• _WHAT THE EXERCISE ASKS_
For the word "Hogeland", count the lines of the data that include it and give only the total.

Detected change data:
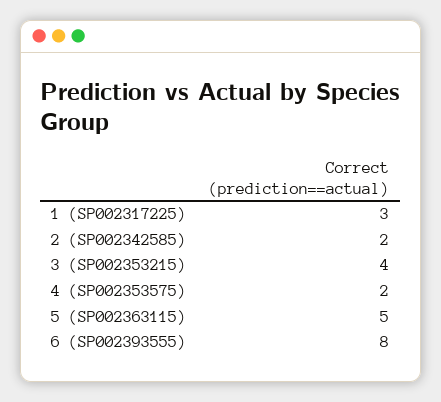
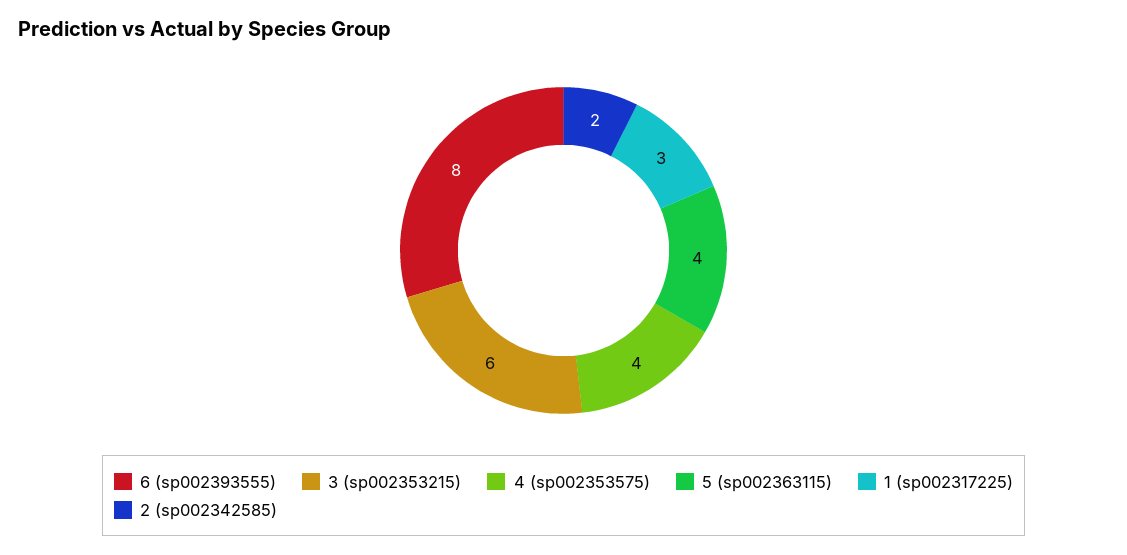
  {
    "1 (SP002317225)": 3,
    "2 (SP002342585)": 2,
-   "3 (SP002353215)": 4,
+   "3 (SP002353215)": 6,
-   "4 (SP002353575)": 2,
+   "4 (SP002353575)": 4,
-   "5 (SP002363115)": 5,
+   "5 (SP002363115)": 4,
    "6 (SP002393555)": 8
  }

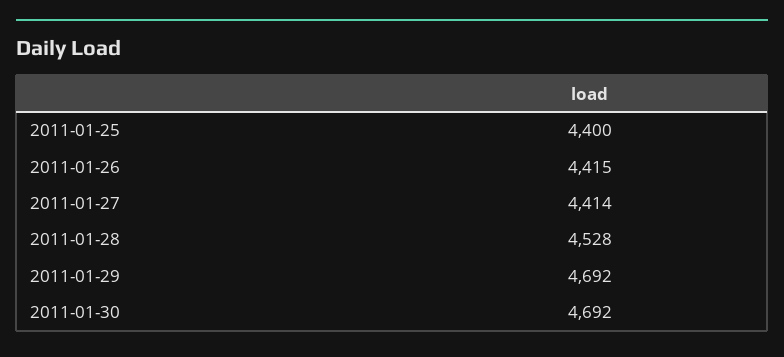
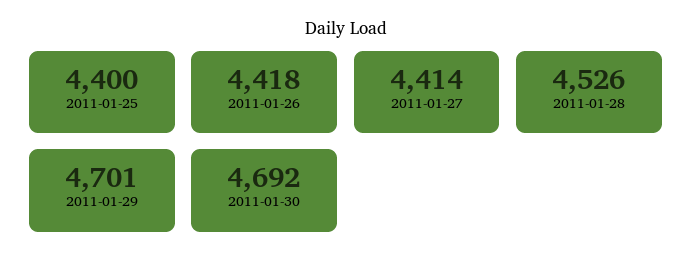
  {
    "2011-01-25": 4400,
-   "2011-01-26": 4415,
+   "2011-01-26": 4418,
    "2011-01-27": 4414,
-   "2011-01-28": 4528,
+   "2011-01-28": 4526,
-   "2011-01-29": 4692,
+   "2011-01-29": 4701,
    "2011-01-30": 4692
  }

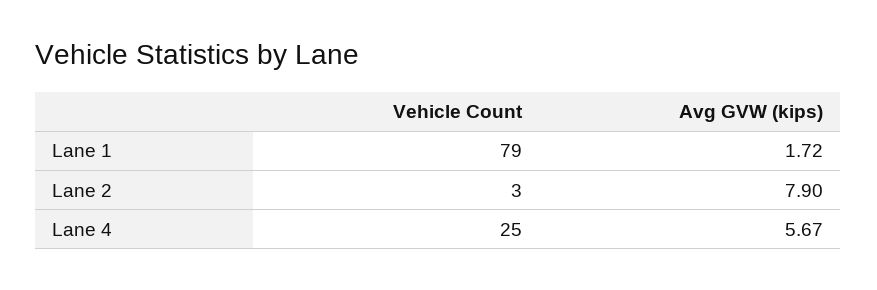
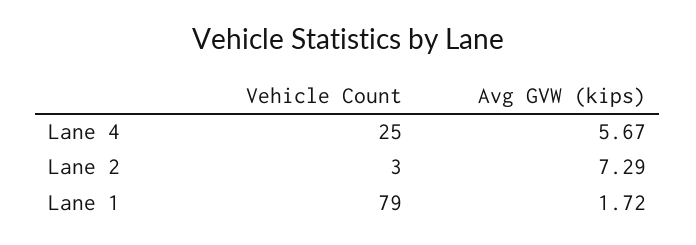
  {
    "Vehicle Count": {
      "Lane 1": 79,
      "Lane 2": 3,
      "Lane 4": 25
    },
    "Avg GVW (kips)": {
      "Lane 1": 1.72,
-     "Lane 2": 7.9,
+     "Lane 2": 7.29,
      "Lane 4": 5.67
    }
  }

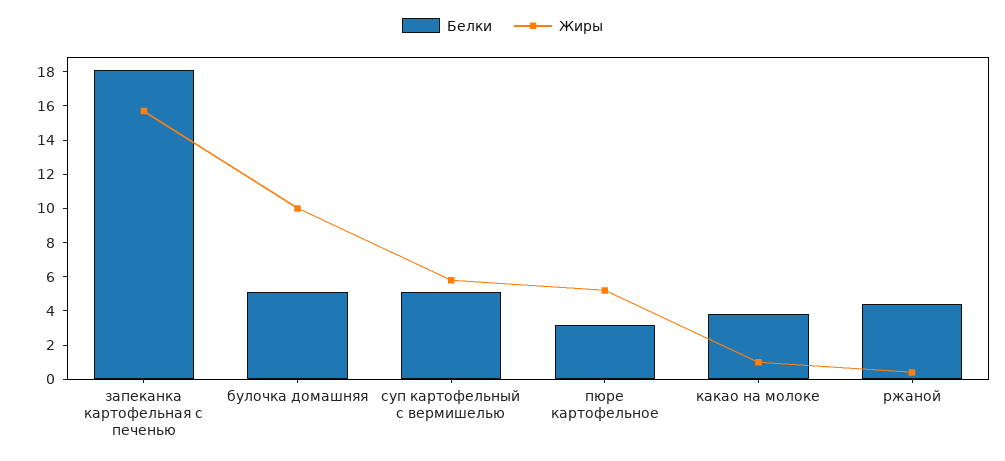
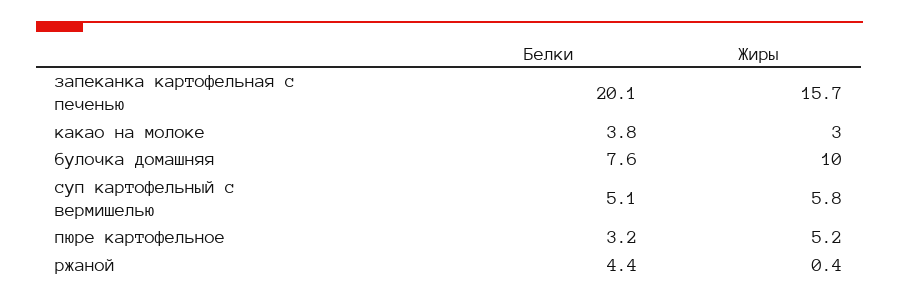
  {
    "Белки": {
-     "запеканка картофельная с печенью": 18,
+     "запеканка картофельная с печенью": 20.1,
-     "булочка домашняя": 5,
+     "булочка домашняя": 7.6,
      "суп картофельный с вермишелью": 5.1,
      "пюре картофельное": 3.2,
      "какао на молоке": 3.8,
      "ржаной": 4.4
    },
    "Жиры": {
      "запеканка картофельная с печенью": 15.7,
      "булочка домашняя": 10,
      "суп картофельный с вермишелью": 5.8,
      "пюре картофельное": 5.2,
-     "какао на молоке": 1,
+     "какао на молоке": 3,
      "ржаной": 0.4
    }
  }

---

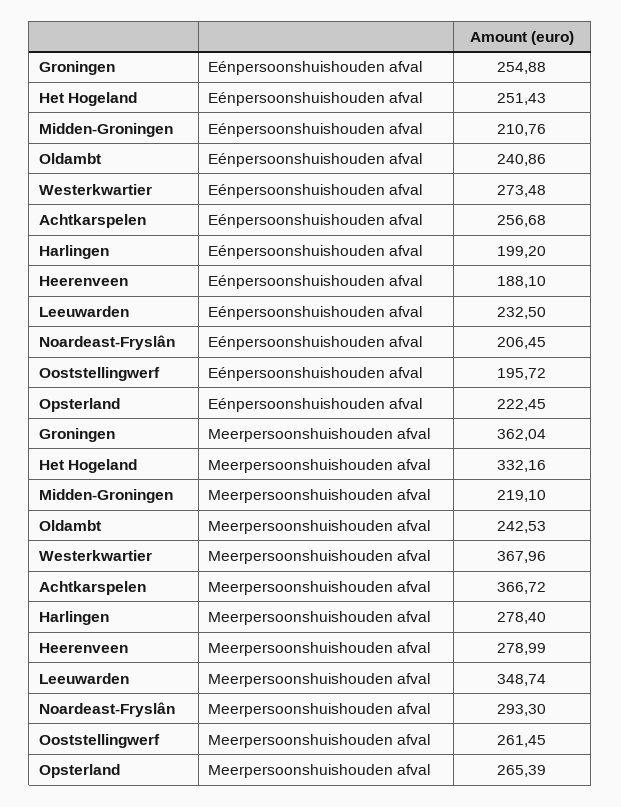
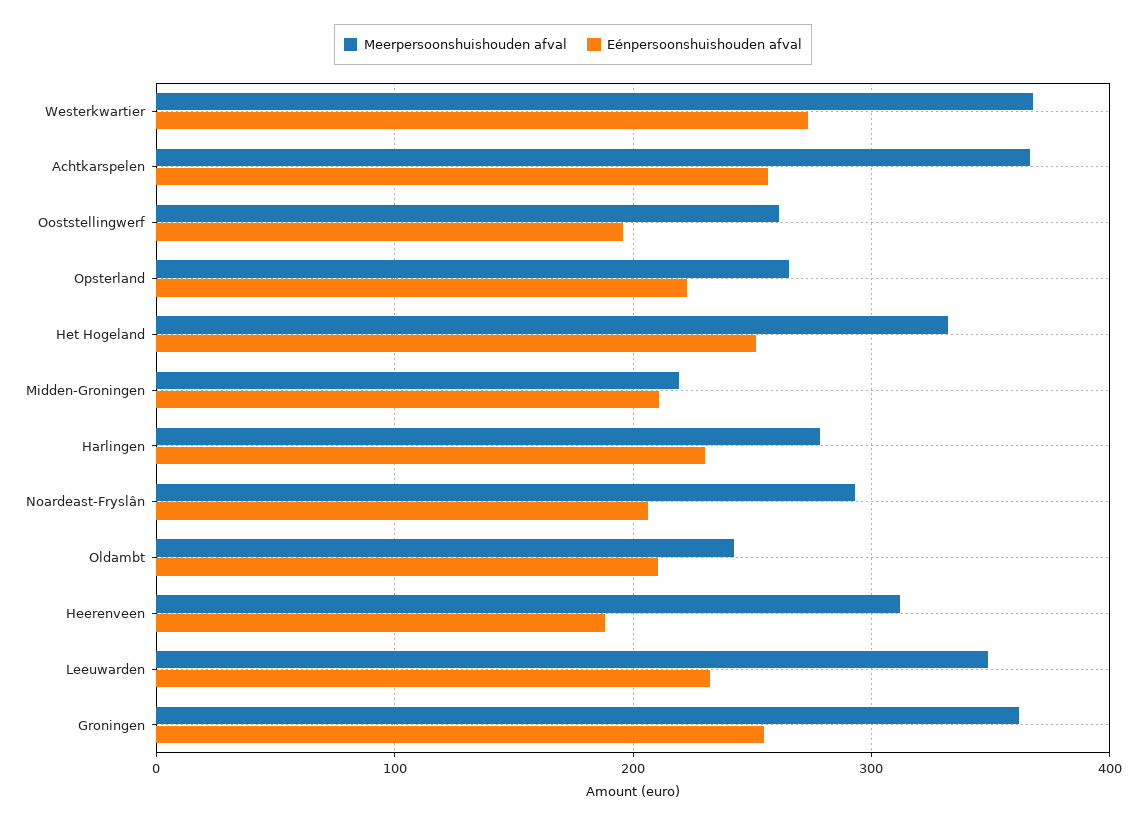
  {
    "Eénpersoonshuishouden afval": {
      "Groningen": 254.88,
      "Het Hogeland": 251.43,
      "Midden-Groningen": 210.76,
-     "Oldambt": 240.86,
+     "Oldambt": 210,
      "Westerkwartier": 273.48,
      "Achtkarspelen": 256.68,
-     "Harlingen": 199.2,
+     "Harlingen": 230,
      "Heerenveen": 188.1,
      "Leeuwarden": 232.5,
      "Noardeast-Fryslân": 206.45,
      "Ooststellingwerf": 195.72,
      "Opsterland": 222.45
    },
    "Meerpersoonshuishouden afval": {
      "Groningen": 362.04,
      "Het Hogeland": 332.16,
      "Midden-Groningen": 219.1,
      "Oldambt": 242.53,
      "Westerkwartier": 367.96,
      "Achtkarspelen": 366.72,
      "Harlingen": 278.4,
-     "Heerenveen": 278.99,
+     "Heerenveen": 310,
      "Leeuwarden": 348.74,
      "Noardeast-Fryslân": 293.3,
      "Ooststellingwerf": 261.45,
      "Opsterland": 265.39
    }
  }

• _SOLUTION TO THE PROBLEM_
2